Now: You, dear reader, are remarkably well placed to know that I write about almost nothing but what I make of the little things that happen in everyday life, and I write about them a lot and in a scattershot kind of manner. There are reasons for this and I have thought plenty about them, but perhaps I haven't thought about them as critically as I could, or should. First, there's the dim reflected glory associated with this subject matter via the transcendent work built from it by writers like Woolf, who made it everything - but emphatically not by just pumping out a mess of raw experience. That's what I do, and one important reason why I do it that way is that I am usually a fairly horrid combination of exhausted and frustrated by the time I get to sit down at the end of the day and write.
(Like, today: I got up at 5:40am, went to the gym, rode to work, worked like a fucking dervish because the Anzac Day seasonal insanity is kicking off, rode home, got Len from school, did the washing and cooked dinner, fed him, washed him, played with him, and now I'm sitting with him in his room while he winds down and eventually goes to sleep.) These long screeds are a kind of revenge on the world for not making my life just a little less draining. And then there is a small collection of ideas about making art which I've gleaned here and there. You heard about Henry James already. I've heard that Denis Johnson once told a struggling novice writer to "just lower your standards, man!" - what beautiful advice. Long ago at art school I read that Henry Moore said the continual practice of life drawing guarantees that everyone will produce a good, truthful drawing from time to time. It is necessary for me to work in ways that preclude the indulgence of perfectionist tendencies. But I think I've been a bit cowardly about testing myself out a little. I reckon I could do just a little bit of rethinking and structuring without it becoming a ridiculous interminable big deal. I've already lowered my standards as far as they'll go.

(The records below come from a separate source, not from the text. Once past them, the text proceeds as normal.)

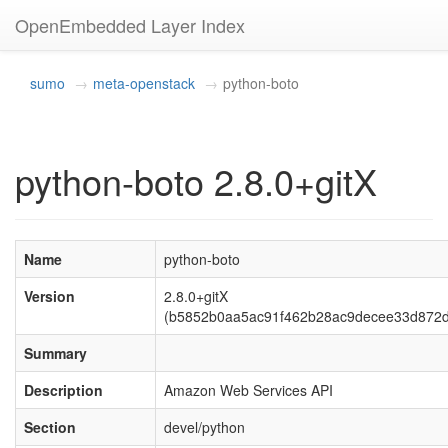
OpenEmbedded Layer Index
sumo
meta-openstack
python-boto
python-boto 2.8.0+gitX
Name
python-boto
Version
2.8.0+gitX
(b5852b0aa5ac91f462b28ac9decee33d872d
Summary
Description
Amazon Web Services API
Section
devel/python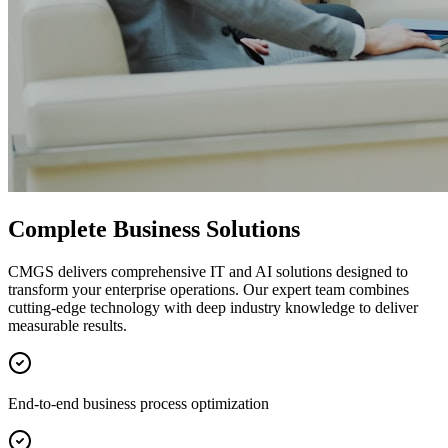
Complete Business Solutions
CMGS delivers comprehensive IT and AI solutions designed to
transform your enterprise operations. Our expert team combines
cutting-edge technology with deep industry knowledge to deliver
measurable results.
End-to-end business process optimization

So, I write here in the way that I do, and I've not generally been displeased about the process or the results, but it's not an approach that will work for any other production I may or may not be engaged upon. I think there are ethical as well as aesthetic reasons why it won't. If Virginia Woolf is the Virginia Woolf of writing about what it is like to be alive and be a self int he world, then I am the Tom Cruise in Rain Man of doing that, and what I do is throw a whole lot of matches on the floor and the absolute very best you can do with that, my dear reader, is to go a bit crosseyed and mutter "82, 82, 82, 256!" I think you might deserve a little more to work with.




2 comments:

Fyodor said...

"I thought I had it there a while ago, you know. It was looking alright. But like an eejit I keep banging away."
...
"You're a perfectionist, Ted, you know."

The only problem with your writing is that there isn't more of it. But, like, no pressure.

lucy tartan said...

oh my god Fyodor....straight to the pool room. I'm picturing that car. (and thank you.)